Temporary housing for those experiencing homelessness in the city will open at the Edmonton Convention Centre on Friday.
The city has ramped up efforts to address the homelessness issue in recent weeks and months, after large encampments were established in the Rossdale and Old Strathcona areas. The city estimates about 2,000 people are experiencing homelessness, with 600 sleeping outside or unsheltered on any given night.
The Edmonton Convention Centre will open in a limited capacity at first, but is expected to be able to accommodate up to 300 people for day services and overnight shelter by the end of next week.
The 24/7 accommodation space will be operated by Boyle Street Community Services, The Mustard Seed, Bissell Centre and the Bent Arrow Traditional Healing Society.
People who stay at the convention centre will also be offered a number of services, including access to mental health, addictions, overdose prevention, Indigenous, cultural and youth support services. Laundry services, showers, enhanced storage opportunities and daily meals will also be provided.
Halls A, B and C on the Assembly Level of the Edmonton Convention Centre will be used for the temporary accommodation, which is slated to be open until the end of March. At 85,000 square feet, the space will allow for physical distancing due to COVID-19.
Those taking advantage of the housing will be screened for COVID-19, according to the city.
In addition to the shelter and services at the convention centre, the city is offering support to the Hope Mission to operate a temporary shelter at Commonwealth Stadium.
Councillors heard Wednesday that the space at Commonwealth has been operating for a few days with more than 100 people staying at the site.
Councillor Scott McKeen said he was “dismayed” to hear about the shelter space at Commonwealth.
“I can’t tell you how dismayed I am to hear that, that this comes to me as a surprise, that an operator who has not operated in the manner that reduces social disorder, has moved into a facility in the ward I represent and the people I represent, with no consultation, no meeting about this,” McKeen said.

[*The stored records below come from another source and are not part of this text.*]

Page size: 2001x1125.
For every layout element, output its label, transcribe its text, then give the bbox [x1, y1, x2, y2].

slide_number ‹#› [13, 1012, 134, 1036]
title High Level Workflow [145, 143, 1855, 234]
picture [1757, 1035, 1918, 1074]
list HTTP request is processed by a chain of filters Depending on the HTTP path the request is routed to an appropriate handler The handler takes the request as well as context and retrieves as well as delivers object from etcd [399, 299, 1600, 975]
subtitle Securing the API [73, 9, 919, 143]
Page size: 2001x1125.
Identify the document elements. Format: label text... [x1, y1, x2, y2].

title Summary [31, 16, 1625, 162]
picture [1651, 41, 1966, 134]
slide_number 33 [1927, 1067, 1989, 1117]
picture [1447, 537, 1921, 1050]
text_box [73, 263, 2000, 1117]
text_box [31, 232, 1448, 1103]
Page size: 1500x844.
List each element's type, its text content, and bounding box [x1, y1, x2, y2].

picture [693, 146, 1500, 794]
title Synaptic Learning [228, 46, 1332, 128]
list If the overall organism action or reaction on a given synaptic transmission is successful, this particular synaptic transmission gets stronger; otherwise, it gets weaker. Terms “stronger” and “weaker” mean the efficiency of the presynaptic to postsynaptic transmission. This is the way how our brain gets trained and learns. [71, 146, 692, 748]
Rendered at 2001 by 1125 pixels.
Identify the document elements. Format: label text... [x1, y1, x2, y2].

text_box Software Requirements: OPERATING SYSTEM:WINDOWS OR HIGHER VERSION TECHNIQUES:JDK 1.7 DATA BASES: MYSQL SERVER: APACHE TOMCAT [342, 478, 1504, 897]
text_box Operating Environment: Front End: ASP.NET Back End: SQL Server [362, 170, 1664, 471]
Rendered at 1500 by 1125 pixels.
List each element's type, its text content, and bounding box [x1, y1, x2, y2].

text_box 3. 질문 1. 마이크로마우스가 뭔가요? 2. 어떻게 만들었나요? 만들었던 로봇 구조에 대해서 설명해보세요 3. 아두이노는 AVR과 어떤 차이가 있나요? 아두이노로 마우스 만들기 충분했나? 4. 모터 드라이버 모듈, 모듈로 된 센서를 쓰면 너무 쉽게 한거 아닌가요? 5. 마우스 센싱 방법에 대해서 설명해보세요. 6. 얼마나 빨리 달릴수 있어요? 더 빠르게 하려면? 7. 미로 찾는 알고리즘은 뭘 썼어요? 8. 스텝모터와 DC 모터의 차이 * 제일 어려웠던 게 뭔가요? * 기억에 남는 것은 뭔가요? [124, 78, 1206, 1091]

“I am absolutely blown away, Mr. Smyth, that this would happen on my watch without some heads-up and some meeting with me about this. I’m really, really frustrated with you and your staff on this. I don’t know what else to say.”
Steven Townsend, president of the Parkdale Cromdale Community League, said the group wants to be part of the solution but also would have liked a heads-up.
“Our communities are pretty heavily loaded right now. We had the Expo Centre, now we’re going to have the bridge housing, we have the Coliseum Inn and now this temporary shelter.
“So you know, there’s only so much a community can bear.”
The space at Commonwealth can accommodate more than 100 people and is expected to be in operation until March.
The city said Thursday the Commonwealth Stadium housing will initially operate as an overnight shelter to replace spaces previously provided at the Central Lions Senior Centre. Hope Mission has plans to move to a 24/7 shelter model at the football stadium.
The Mustard Seed will also expand its shelter and programming for vulnerable populations with a new 24/7 facility on the south side, which is scheduled to open on Nov. 2.
The agencies will operate the temporary accommodation using $8 million in funding from the federal and provincial governments to help municipalities respond to COVID-19. An additional $500,000 will be reallocated from the City of Edmonton’s 2020 budget.